Each row represents a cosine-deduplication-identified 'metacorp', or group of companies that we've identified as related.

Field Type Description
id (PK) Integer Unique identifier.
name String Most common company name within metacorp.

Summary Fields

Currently included only when load_results() is run with summarize=TRUE.

Field Type Description
prop_count Integer Number of properties (i.e., sites rows) linked to a given metacorp.
unit_count Numeric Estimated number of units linked to a given metacorp.
area Integer Summed building area held by a particular metacorp (where 'building area' means the larger of res_area and bld_area).
val Integer Summed building and residential value held by a particular metacorp.
units_per_prop Numeric Total estimated units divided by the property count. This is a measure of what scale of property a given owner invests in.
val_per_prop Numeric Total value divided by property count. A measure of how valuable a given metacorps properties are.
val_per_area Numeric Value per square foot. Another measure of how valuable a metacorps properties are.

parcels_point (🌐)

Each row is a POINT() representation of a parcel in the MassGIS parcels database.

Field Type Description
loc_id (PK) Integer Unique identifier.
muni_id (FK to munis) String Unique identifier of municipality.
block_group_id (FK to block_groups) String Unique identifier of block group that contains parcel.
tract_id (FK to tracts) String Unique identifier of census tract that contains tract.
geometry Point Geometry Point representation of parcel, found using sf::st_point_on_surface().
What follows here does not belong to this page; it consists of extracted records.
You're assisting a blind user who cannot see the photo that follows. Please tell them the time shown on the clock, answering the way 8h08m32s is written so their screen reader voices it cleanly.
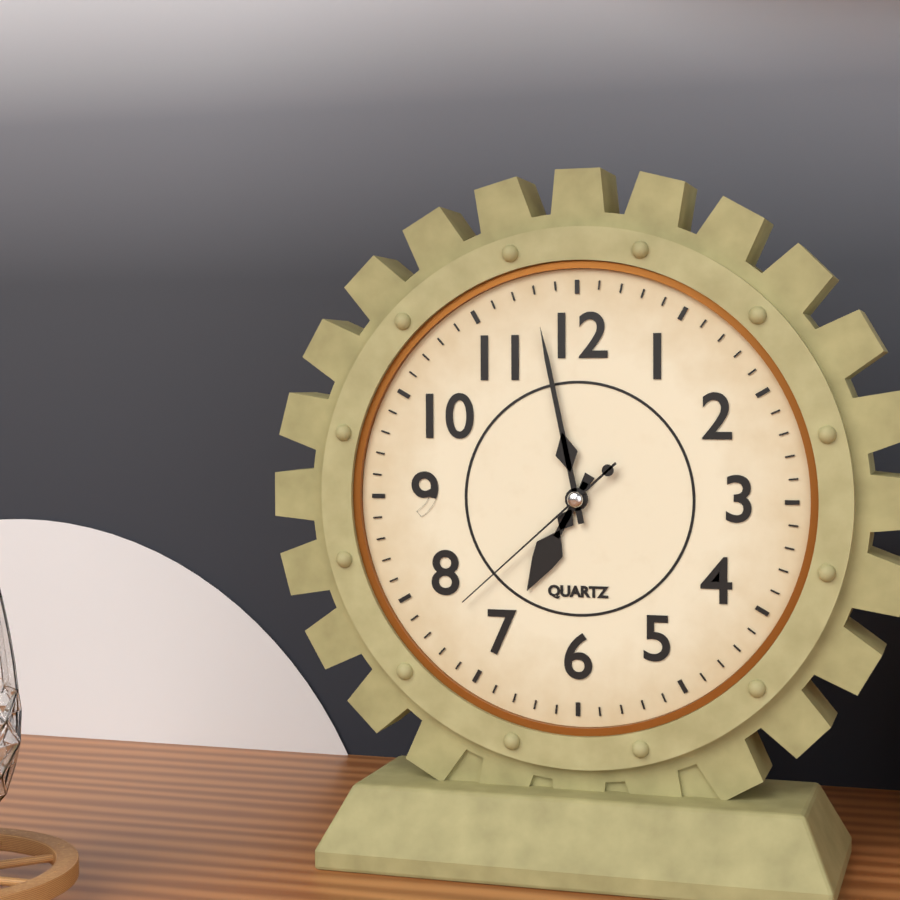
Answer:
6h58m38s
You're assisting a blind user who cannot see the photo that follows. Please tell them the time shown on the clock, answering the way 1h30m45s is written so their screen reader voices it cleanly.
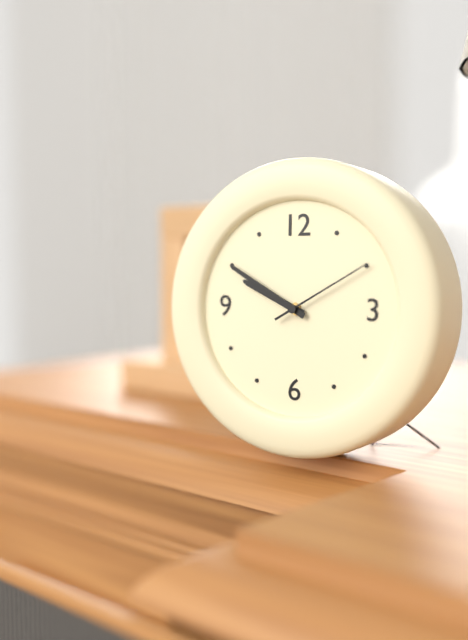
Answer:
9h50m10s
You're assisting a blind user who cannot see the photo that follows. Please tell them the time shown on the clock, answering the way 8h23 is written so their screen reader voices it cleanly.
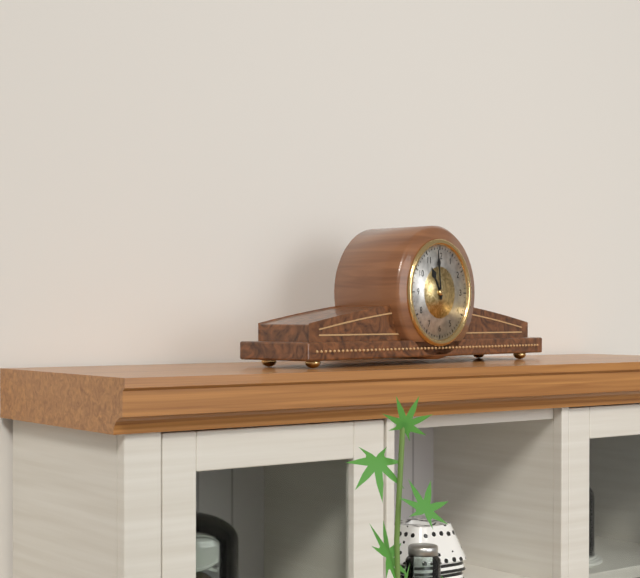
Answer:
10h59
Each row is a unique address (including parsed ranges) found in any of assessors, sites, owners, companies, or owners. Constructed, in part, using the statewide and Boston address layers as a reference dataset.

Field Type Description
loc_id (PK) Integer Unique identifier.
addr String Complete number, street name, type string, often reconstructed from address ranges, PO Boxes, etc.
start Number For ranges, start of address range. For single-number addresses, that single number.
end Number For ranges, end of address range. For single-number addresses, that single number.
body String Street name and address type.
even Boolean Whether an address is even or odd.
muni String Name of municipality.
postal String Postal code. For US addresses, a ZIP code.
state String State (or, for international addresses, a region).
loc_id (FK to parcels_point) String Unique identifier of parcel.


These are loaded using load_results() if load_boundaries = TRUE.

munis (🌐)

Field Type Description
muni_id (PK) Integer Unique identifier.
muni String Name of municipality.
hns Boolean If TRUE, municipality is one of the Healthy Neighborhoods Study areas.
mapc Boolean If TRUE, municipality is part of the MAPC region.
geometry Geometry (MultiPolygon) Municipal boundary.

block_groups (🌐)

Each row is a Massachusetts block group from the most recent vintage available in tigris. Currently, 2022.

Field Type Description
id (PK) Integer Unique identifier (i.e., the 12-digit GEOID).
geometry Geometry (MultiPolygon) Block group boundary.

tracts (🌐)

Each row is a Massachusetts census tract from the most recent vintage available in tigris. Currently, 2022.

Field Type Description
id (PK) Integer Unique identifier (i.e., the 11-digit GEOID).
geometry Geometry (MultiPolygon) Block group boundary.

zips (🌐)

Each row is a ZIP code boundary some of which intersects with Massachusetts. (ZIPS can cross state lines).

Field Type Description
id (PK) Integer Unique identifier (i.e., the 11-digit GEOID).
geometry Geometry (MultiPolygon) Block group boundary.